■ **SUPPLIED TEXT**:

The Tragedy of Mustafa Zaidi
By Dr Afzal Mirza
Maryland, US

I remember that in early 1960s one of my colleagues Shamim Haider Zaidi who taught English in Government College Abbottabad and later joined the Air Force and retired as Squadron Leader used to tell me about his uncle who was a poet. We were young and full of passion for poetry and the uncle’s verses that he recited to me directly appealed to the heart. The poet was Mustafa Zaidi and when I was told that he was previously known as Tegh Allahabadi I found out that his name was not unfamiliar to me.
I had earlier read about him in a magazine Shahrah that progressive writers used to publish from Delhi in early 1950s with Sahir Ludhianavi and Parkash Pandit as its editors. I had seen pictures of Tegh Allahabadi and Safdar Mir in that magazine and had no difficulty in recognizing these writers when I saw them in the Government College Lahore in 1951. Tegh Allahabadi had joined MA English final class after having done his MA previous from Allahabad the university. Those days he used to wear khadar and sherwani and was distinct from other GC students who used to wear western clothes.. Tegh Allahabadi’s time in GC was uneventful as it was quite short, i.e. less than a year.
Shamim Zaidi told me that his uncle had joined the civil service and has changed his name to Mustafa Zaidi which was his real name. He also promised that he would introduce me to him whenever he visited Abbottabad or we visited Peshawar where the Zaidis were settled after migrating from Allahabad, India. What intrigued me at that time was how could a known communist get clearance from the agencies to join the civil service while people including this scribe were being haunted by them on the slightest pretext of having leftist leanings. There were many questions that puzzled me as to why did he leave his MA unfinished in India and shift to Pakistan to complete it. Shamim had told me that Mustafa was a person of a different kind, too passionate, too emotional. Muse had smitten him from the childhood. His early poetry seems to be influenced by Majaz and Sahir the two poets who were favorites of the younger generation of late forties. Zaidi was also inspired by Josh whose diction he adopted in his later poetry. His pseudonym Tegh or sword was the outcome of the revolutionary wave raging in the India of pre-partition days. At that time he also consulted Firaq Gorakhpuri though Firaq wrote poetry of altogether different type.
Coming from a middle class background Zaidi at that young age started wearing khaddar and used to sleep on the floor. Asked the reason for doing so he would say that he was trying to “declass” himself. His parents wanted him to go for some scientific profession but he insisted on studying art and writing poetry for which he had natural aptitude. .So Mustafa migrated to Lahore in 1951. His friend of those days writer Masood Ashar who along with Burhanuddin Hasan used to live on Macleod Road says that in Lahore Mustafa stayed in a house inside Lahore belonging to the publisher of some legal journals. Burhanuddin Hasan was also a student of Government College so the threesome would spend their time together.

■ **WORK TASK**:
List every city named in the memoir of Mustafa Zaidi above.

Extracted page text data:
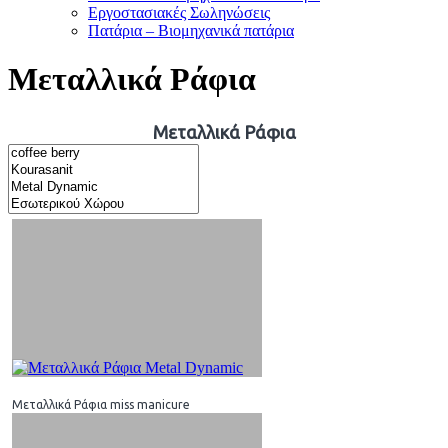
Εργοστασιακές Σωληνώσεις
Πατάρια – Βιομηχανικά πατάρια
Μεταλλικά Ράφια
Μεταλλικά Ράφια
Μεταλλικά Ράφια miss manicure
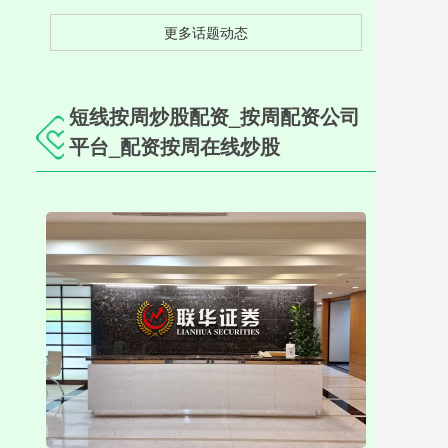
更多话题动态
短线按周炒股配资_按周配资公司
平台_配资按周在线炒股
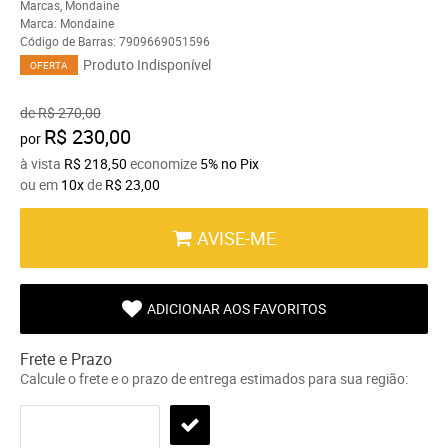
Marcas
,
Mondaine
Marca:
Mondaine
Código de Barras:
7909669051596
Produto Indisponível
OFERTA
de
R$ 270,00
R$ 230,00
por
à vista
R$ 218,50
economize
5%
no Pix
ou em
10x
de
R$ 23,00
AVISE-ME
ADICIONAR AOS FAVORITOS
Frete e Prazo
Calcule o frete e o prazo de entrega estimados para sua região:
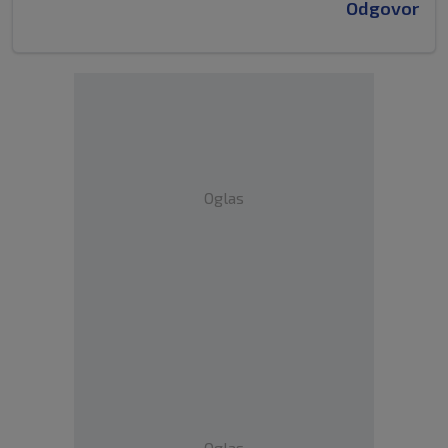
Odgovor
Oglas
Oglas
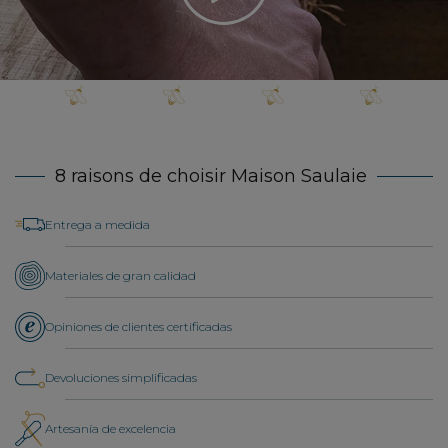
8 raisons de choisir Maison Saulaie
Entrega a medida
Materiales de gran calidad
Opiniones de clientes certificadas
Devoluciones simplificadas
Artesanía de excelencia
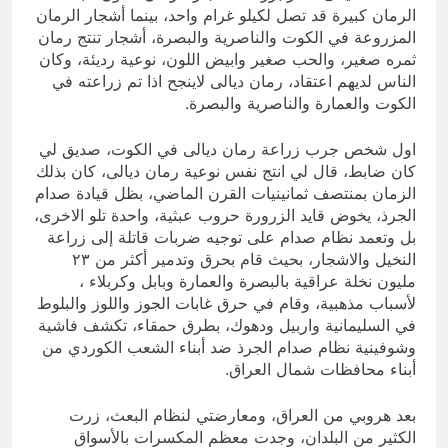
الرمان كبيرة قد تصل لكيلو غرام واحد، بينما أشجار الرمان
المزروعة في الكوت والناصرية والبصرة، أشجار تنتج رمان
ثمره صغير، والحب صغير وابيض اللون، نوعية رديئة، وكان
الناس لديهم اعتقاد، رمان ديالى لاينجح اذا تم زراعته في
الكوت والعمارة والناصرية والبصرة.
اول شخص جرب زراعة رمان ديالى في الكوت، صديق لي
كان ضابط، قال لي انتج نفس نوعية رمان ديالى، كان بذلك
الزمان بمنتصف ثمانينيات القرن الماضي، بظل قيادة صدام
الجرذ، يخوض قايد الزرورة حروب عبثية، واحدة تلو الاخرى،
بل وتعمد نظام صدام على توجيه ضربات قاتلة إلى زراعة
النخيل والاشجار، بحيث قام بحرق وتدمير أكثر من ٢٣
مليون نخلة عراقية بالبصرة والعمارة وبابل وكربلاء ،
لأسباب مذهبية، وقام في حرق غابات الجوز واللوز والبلوط
في السليمانية واربيل ودهوك، بطرق حمقاء، تكشف فاشية
وشوفينية نظام صدام الجرذ ضد أبناء الشعب الكوردي من
أبناء محافظات شمال العراق.
بعد هروبي من العراق، ومعارضتي لنظام البعث، زرت
الكثير من البلدان، وجدت معظم المكسرات بالأسواق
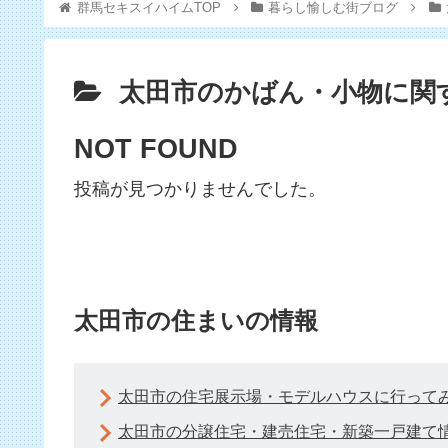
群馬セキスイハイムTOP
暮らし愉しむ街ブログ
太田市のかばん・小物に関
NOT FOUND
投稿が見つかりませんでした。
太田市の住まいの情報
太田市の住宅展示場・モデルハウスに行って
太田市の分譲住宅・建売住宅・新築一戸建て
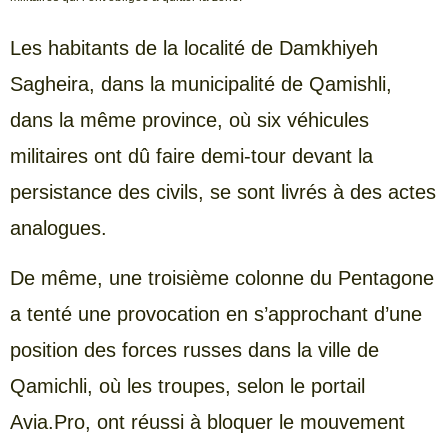
Les habitants de la localité de Damkhiyeh
Sagheira, dans la municipalité de Qamishli,
dans la même province, où six véhicules
militaires ont dû faire demi-tour devant la
persistance des civils, se sont livrés à des actes
analogues.
De même, une troisième colonne du Pentagone
a tenté une provocation en s’approchant d’une
position des forces russes dans la ville de
Qamichli, où les troupes, selon le portail
Avia.Pro, ont réussi à bloquer le mouvement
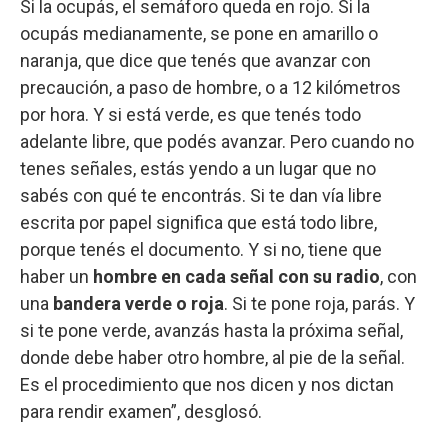
Si la ocupás, el semáforo queda en rojo. Si la
ocupás medianamente, se pone en amarillo o
naranja, que dice que tenés que avanzar con
precaución, a paso de hombre, o a 12 kilómetros
por hora. Y si está verde, es que tenés todo
adelante libre, que podés avanzar. Pero cuando no
tenes señales, estás yendo a un lugar que no
sabés con qué te encontrás. Si te dan vía libre
escrita por papel significa que está todo libre,
porque tenés el documento. Y si no, tiene que
haber un
hombre en cada señal con su radio
, con
una
bandera verde o roja
. Si te pone roja, parás. Y
si te pone verde, avanzás hasta la próxima señal,
donde debe haber otro hombre, al pie de la señal.
Es el procedimiento que nos dicen y nos dictan
para rendir examen”, desglosó.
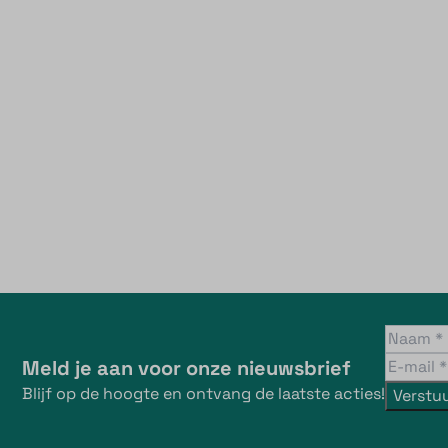
Meld je aan voor onze nieuwsbrief
Blijf op de hoogte en ontvang de laatste acties!
Verstu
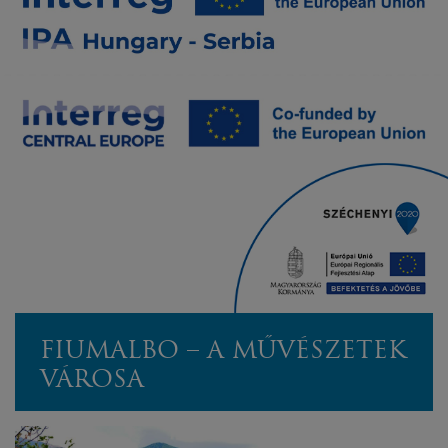
FIUMALBO – A MŰVÉSZETEK
VÁROSA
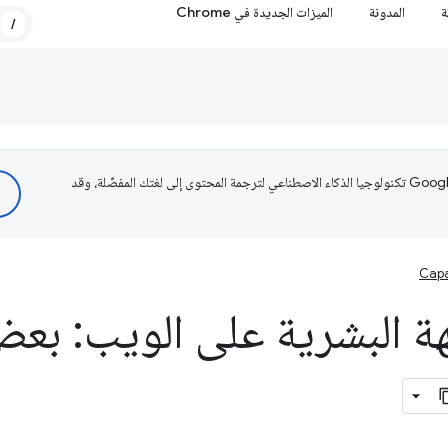
ة
المدونة
الميزات الجديدة في Chrome
/
تستخدم Google تكنولوجيا الذكاء الاصطناعي لترجمة المحتوى إلى لغتك المفضّلة، وقد
Capa
ة البشرية على الويب: بعض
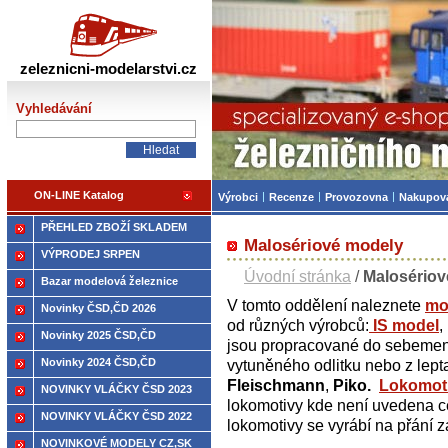
Železniční modelářství
zeleznicni-modelarstvi.cz
Vyhledávání
ON-LINE Katalog
Výrobci
Recenze
Provozovna
Nakupov
PŘEHLED ZBOŽÍ SKLADEM
Malosériové modely
VÝPRODEJ SRPEN
Úvodní stránka
/
Malosériov
Bazar modelová železnice
V tomto oddělení naleznete
mo
Novinky ČSD,ČD 2026
od různých výrobců:
IS model
,
Novinky 2025 ČSD,ČD
jsou propracované do sebemenš
Novinky 2024 ČSD,ČD
vytuněného odlitku nebo z lep
Fleischmann
,
Piko.
Lokomot
NOVINKY VLÁČKY ČSD 2023
lokomotivy kde není uvedena c
NOVINKY VLÁČKY ČSD 2022
lokomotivy se vyrábí na přání 
NOVINKOVÉ MODELY CZ,SK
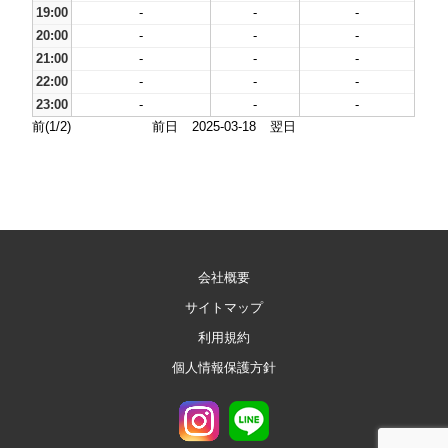
19:00
-
-
-
20:00
-
-
-
21:00
-
-
-
22:00
-
-
-
23:00
-
-
-
前(1/2)
前日
2025-03-18
翌日
会社概要
サイトマップ
利用規約
個人情報保護方針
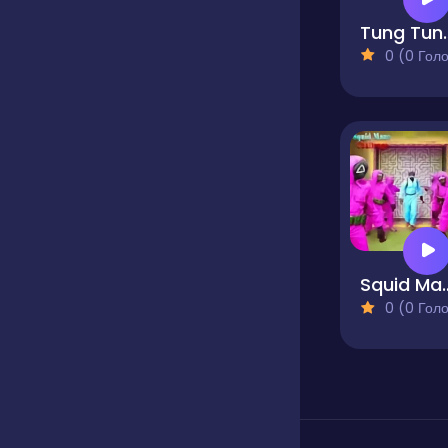
Tung Tung S
0 (0 Голосів
Squid Maze
0 (0 Голосів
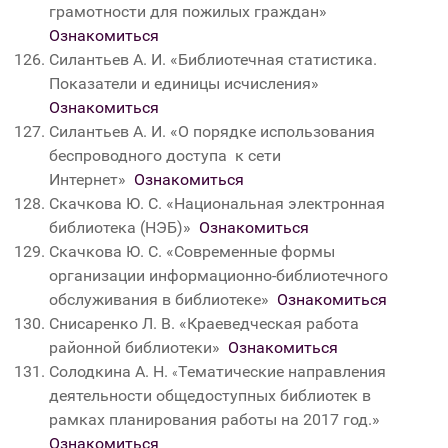
грамотности для пожилых граждан»
Ознакомиться
Силантьев А. И. «Библиотечная статистика.
Показатели и единицы исчисления»
Ознакомиться
Силантьев А. И. «О порядке использования
беспроводного доступа к сети
Интернет»
Ознакомиться
Скачкова Ю. С. «Национальная электронная
библиотека (НЭБ)»
Ознакомиться
Скачкова Ю. С. «Современные формы
организации информационно-библиотечного
обслуживания в библиотеке»
Ознакомиться
Снисаренко Л. В. «Краеведческая работа
районной библиотеки»
Ознакомиться
Солодкина А. Н.
Тематические направления
«
деятельности общедоступных библиотек в
рамках планирования работы на 2017 год.»
Ознакомиться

■ **RESPONSE BOX**:
Abbottabad, Delhi, Lahore, Allahabad, Peshawar